Find Broken Links In Your Roller Blog
By user12607856 on Jan 22, 2007
Recently on an internal mailing list, Calum gave an approach (thanks) which I've used. His suggestion was to use:
wget --spider --force-html -i bookmarks.html
I modified Calum's one-liner to create a simple script (findlinks.sh) that iterates over each of those files:
#!/bin/bash for i in 2\*.html; do echo File: $i wget --spider --tries=2 --force-html -i $i done
I added in the
--tries=2 to make the script a little more
responsive. It's definitely not the fastest thing in the world, but my
philosophy for computer programming is:
- Get it working.
- Make it better (more features).
- Make it faster and smaller.
We are still on stage 1 here.
Now you can run the script (in the directory where you saved your blog posts) with:
% ./findlinks.sh > blog-links.txt
I left this running overnight (yes, it's that slow, or rather, it had a lot of files to process), and in the morning I had a 3.7Mb file of interesting information. This now needed to be processed.
Another small Python script to the rescue. This script takes the previously generated output from findlinks.sh as input, processes each line, extracting out the name of each blog post and reporting links that didn't generate a "200 OK" result. It also writes out some simple statistics at the end of the run. Results are written to standard output.

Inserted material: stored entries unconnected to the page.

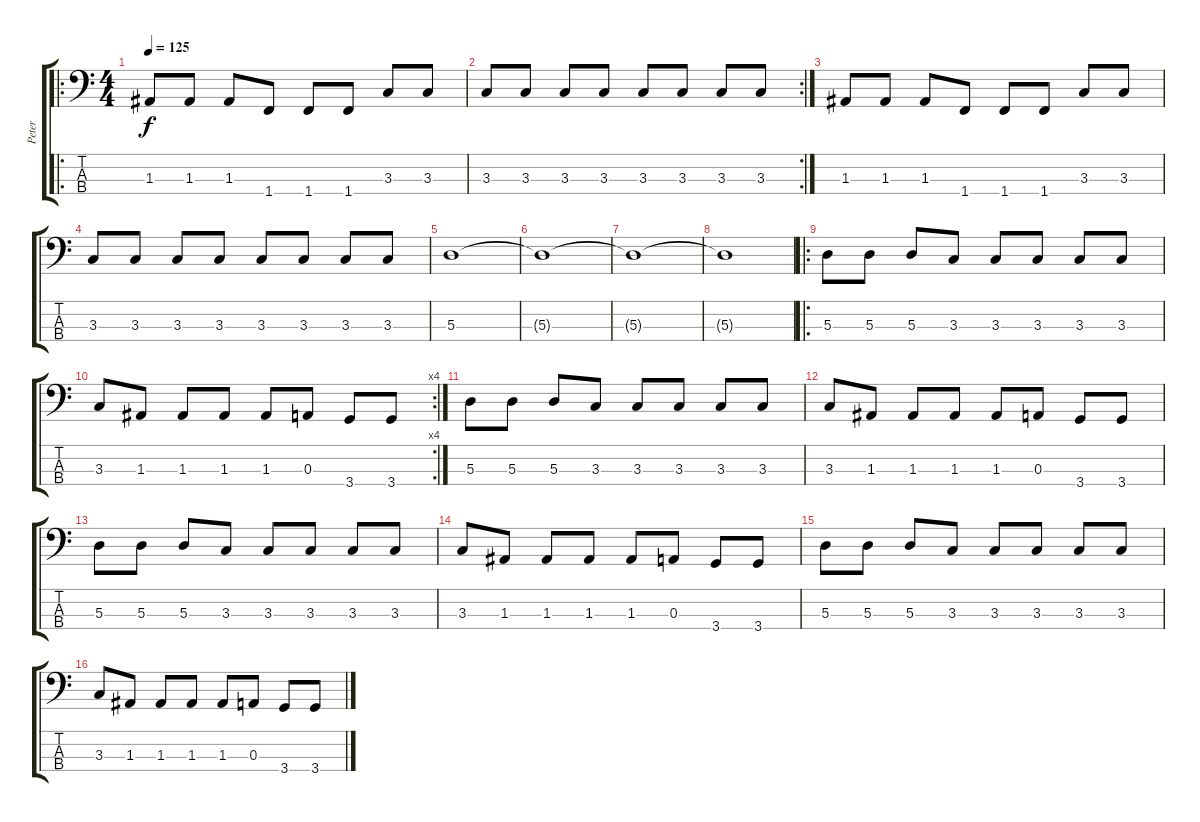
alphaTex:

\track ("Peter" "Peter") {instrument electricbasspick}
\staff {score tabs}
\tuning (G2 D2 A1 E1) {hide}
\ro
\ts (4 4)
\tempo 125
\clef f4
\ks c
1.3.8{dy f} 1.3.8 1.3.8 1.4.8 1.4.8 1.4.8 3.3.8 3.3.8 |
\rc 2
3.3.8 3.3.8 3.3.8 3.3.8 3.3.8 3.3.8 3.3.8 3.3.8 |
1.3.8 1.3.8 1.3.8 1.4.8 1.4.8 1.4.8 3.3.8 3.3.8 |
3.3.8 3.3.8 3.3.8 3.3.8 3.3.8 3.3.8 3.3.8 3.3.8 |
5.3.1 |
5.3{t}.1 |
5.3{t}.1 |
5.3{t}.1 |
\ro
5.3.8 5.3.8 5.3.8 3.3.8 3.3.8 3.3.8 3.3.8 3.3.8 |
\rc 4
3.3.8 1.3.8 1.3.8 1.3.8 1.3.8 0.3.8 3.4.8 3.4.8 |
5.3.8 5.3.8 5.3.8 3.3.8 3.3.8 3.3.8 3.3.8 3.3.8 |
3.3.8 1.3.8 1.3.8 1.3.8 1.3.8 0.3.8 3.4.8 3.4.8 |
5.3.8 5.3.8 5.3.8 3.3.8 3.3.8 3.3.8 3.3.8 3.3.8 |
3.3.8 1.3.8 1.3.8 1.3.8 1.3.8 0.3.8 3.4.8 3.4.8 |
5.3.8 5.3.8 5.3.8 3.3.8 3.3.8 3.3.8 3.3.8 3.3.8 |
3.3.8 1.3.8 1.3.8 1.3.8 1.3.8 0.3.8 3.4.8 3.4.8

It actually does a bit more than that. If a link generated a "301 Moved" response, then it's ignored. The blogs.sun.com team adjusted all the blog URL's a little while ago. Links of the form:
are now of the form:
It's a pity there isn't an easy way to automatically update all such links in my old blog posts.
It also seems that various Amazon links I have don't like it when the
command touches them. They all generate a "405 MethodNotAllowed" response.
I've ignored those too, as they seem to work just fine in a browser.
The new report generates output for each blog post file that looks something like:
File: 20040614-0724.html Date: [June 14, 2004 07:24] Url: http://www.sun.com/smrc/photos-sun/pphistory.html Url: http://brand.sun.com/ Response: 302 Moved Temporarily Url: https://brand.sun.com/ Url: http://au.sun.com/news/onsun/2002-04/sun_20.html Url: http://docs.sun.com/db/doc/806-2901/6jc3a4lqm?a=view >>> Response: 404 Not found Url: http://docs.sun.com/db/doc/806-2901/6jc3a4lqp?a=view >>> Response: 404 Not found Url: http://docs.sun.com/db/doc/806-2901/6jc3a4ltl?a=view >>> Response: 404 Not found Url: http://docs.sun.com/db/doc/806-2901/6jc3a4ltg?a=view >>> Response: 404 Not found Url: http://docs.sun.com/db/doc/806-2901/6jc3a4lu3?a=view >>> Response: 404 Not found Url: http://www.objectfarm.org/Activities/Publications/TheMerger/UserInterfaces/OPENSTEP-Desktop.jpg Url: http://jsdt.dev.java.net/ Url: https://jsdt.dev.java.net/ Url: http://java.sun.com/products/jms/index.jsp Url: http://www.wired.com/news/technology/0,1282,35526,00.html Url: http://www.sun.com/access Response: 302 Moved Temporarily Url: http://www.sun.com/access/ Url: http://wwws.sun.com/software/solaris/freeware/download.html Url: http://www.sun.com/software/solaris/freeware/download.html Url: http://www.sun.com/software/solaris/freeware/download.xml Url: http://www.java.blogger.com.br/sd1.jpg Url: http://www.solaris-x86.org/ Url: http://www.theregister.co.uk/2004/06/02/sun_shows_metropolis/ Url: http://calctool.sourceforge.net/Screenshots/gcalctool.png Url: http://www.xwinman.org/screenshots/gnome-anakin.jpg Url: http://web.comlab.ox.ac.uk/oucl/work/richard.brent/pub/pub043.html Url: http://www.technorati.com/tag/Personal
Where a link generated a response that began with a "4", I've prefixed the report line with ">>>" to make them easier to find.
Here's my link statistics:
917 files processed. 13462 links processed. 2372 links moved. 578 'method not allowed' links. 766 broken links found.
Now I just need to go back and edit all of those broken links and fix them up if possible.
There is also no doubt in my mind that this can be improved. Suggestions on how to go to stage 2 are most welcome.